**Task to carry out:** Please rewrite all the records with every instance of "the data shows" changed to "the chart shows" and nothing else altered. Omit the pictures from your version.

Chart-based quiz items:
= = = =

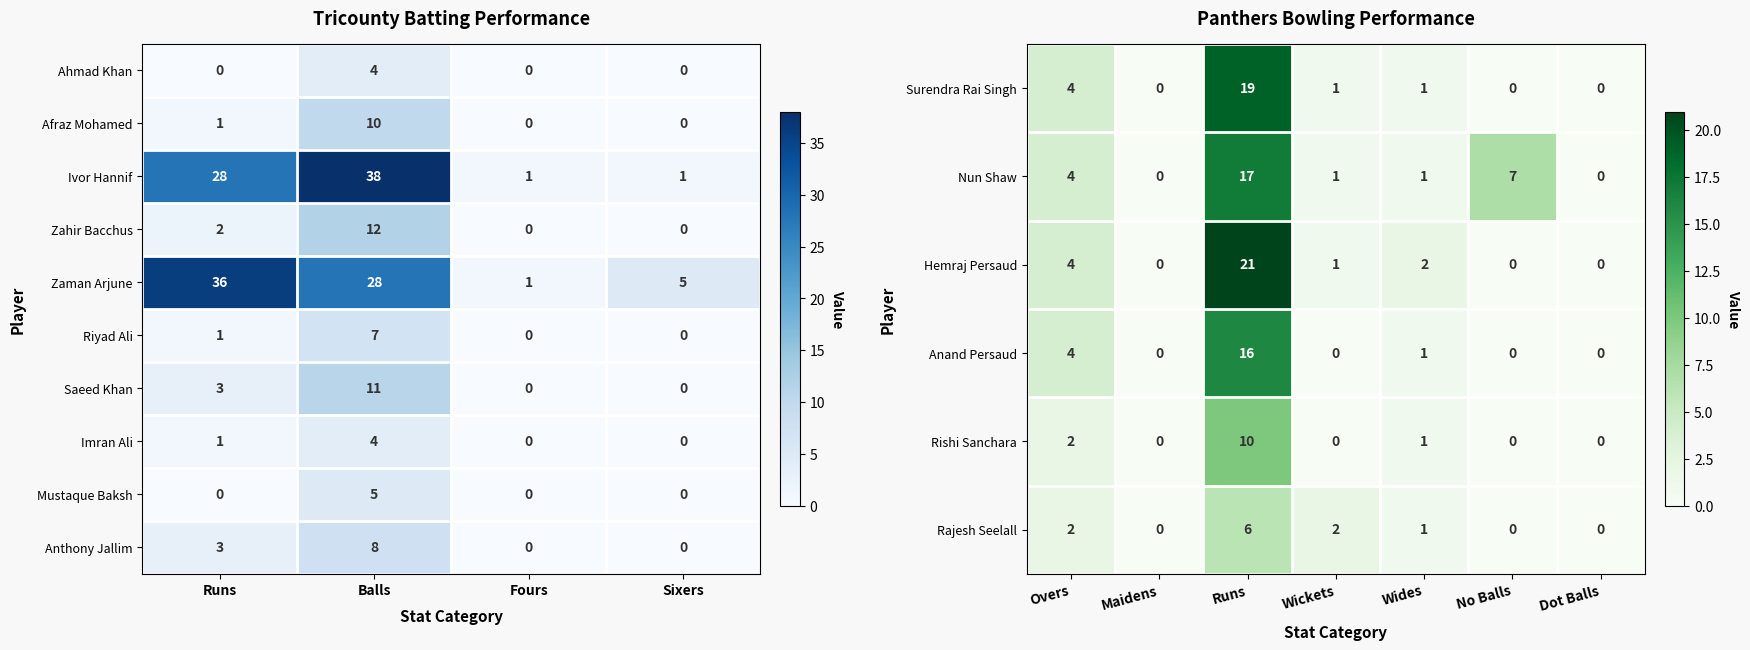

Count the Imran Ali values in the range 0 to 4.

4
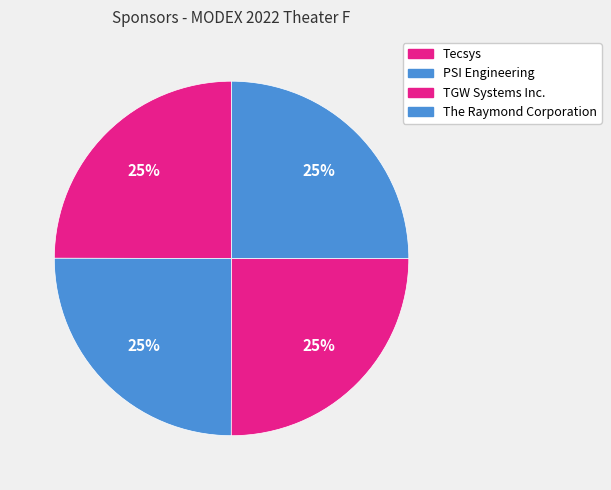

How many segments does this pie chart have?

4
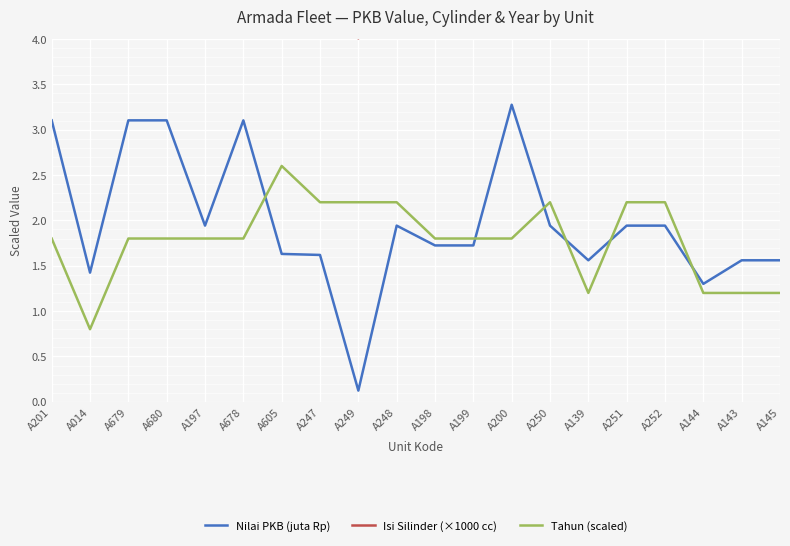

True or false: Isi Silinder (×1000 cc) and Nilai PKB (juta Rp) cross at least once.

False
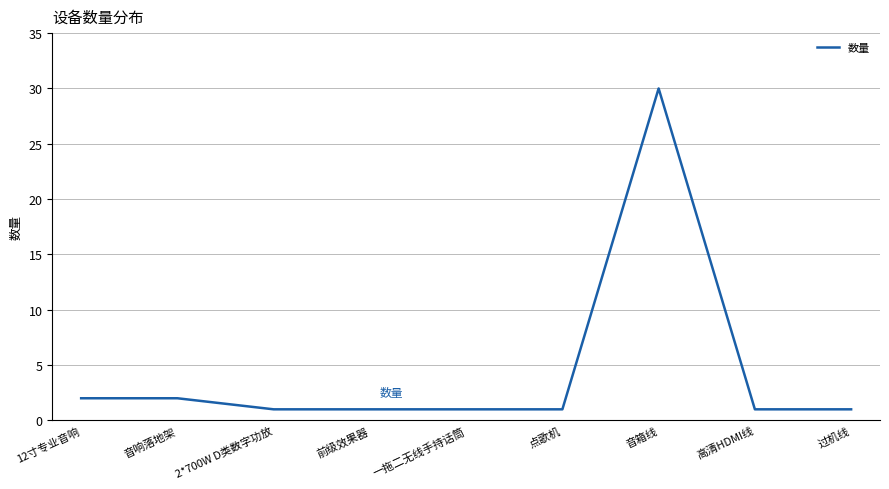

True or false: the data shows 30 at 音箱线.

True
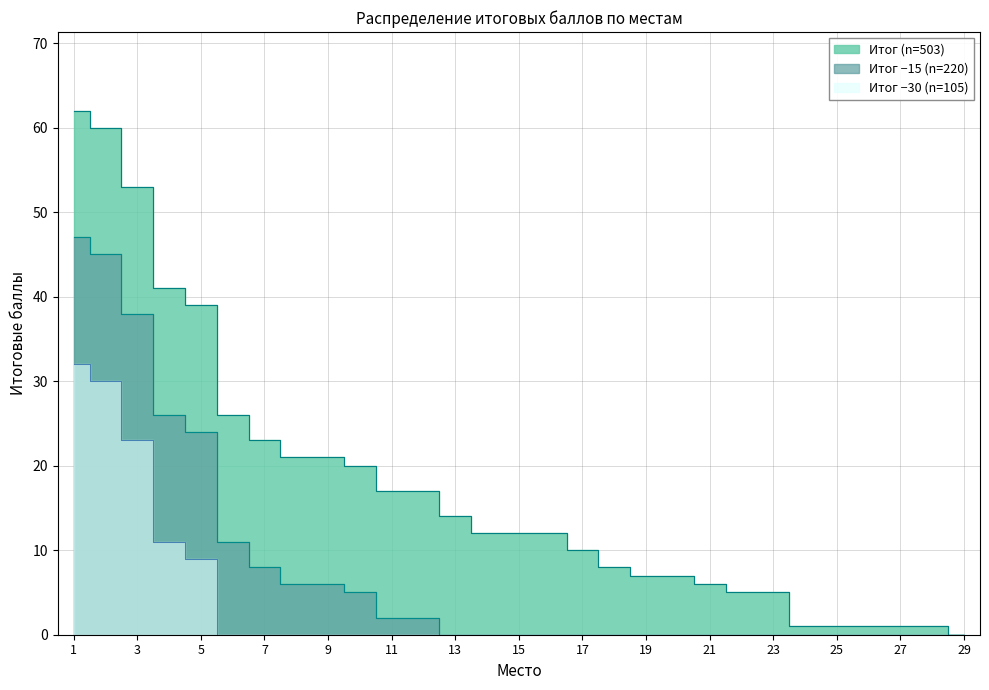

True or false: the data shows 1 at 27.

True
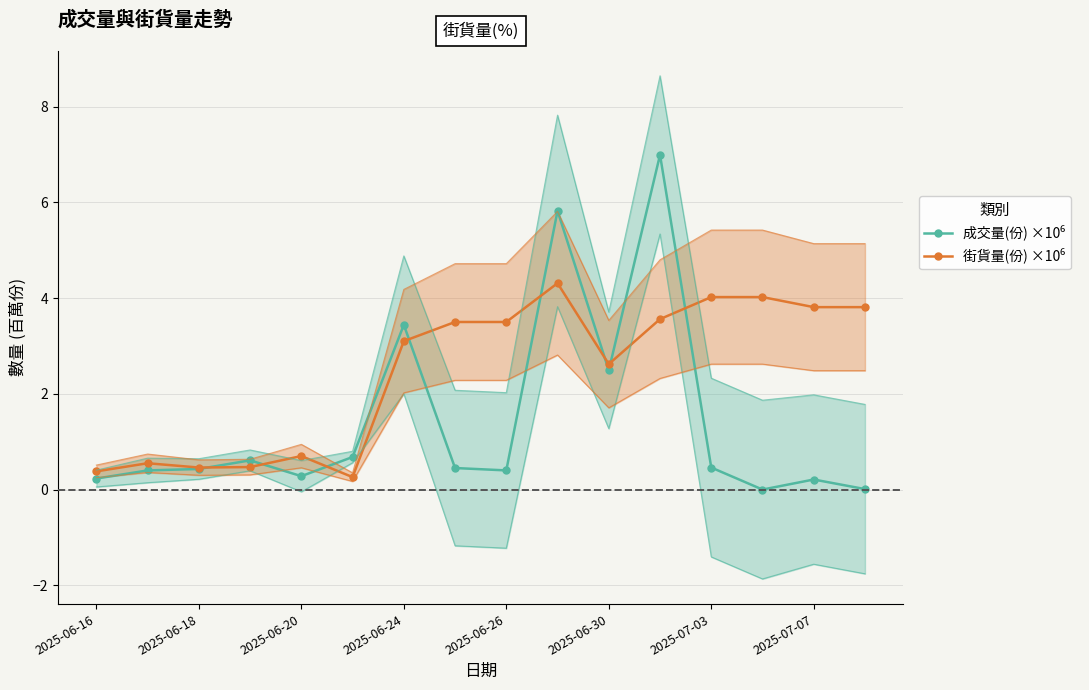

Which series has the largest total across all categories?

街貨量(份) ×10⁶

= = = =

**The completed task:**
Count the Imran Ali values in the range 0 to 4.

4

How many segments does this pie chart have?

4

True or false: Isi Silinder (×1000 cc) and Nilai PKB (juta Rp) cross at least once.

False

True or false: the chart shows 30 at 音箱线.

True

True or false: the chart shows 1 at 27.

True

Which series has the largest total across all categories?

街貨量(份) ×10⁶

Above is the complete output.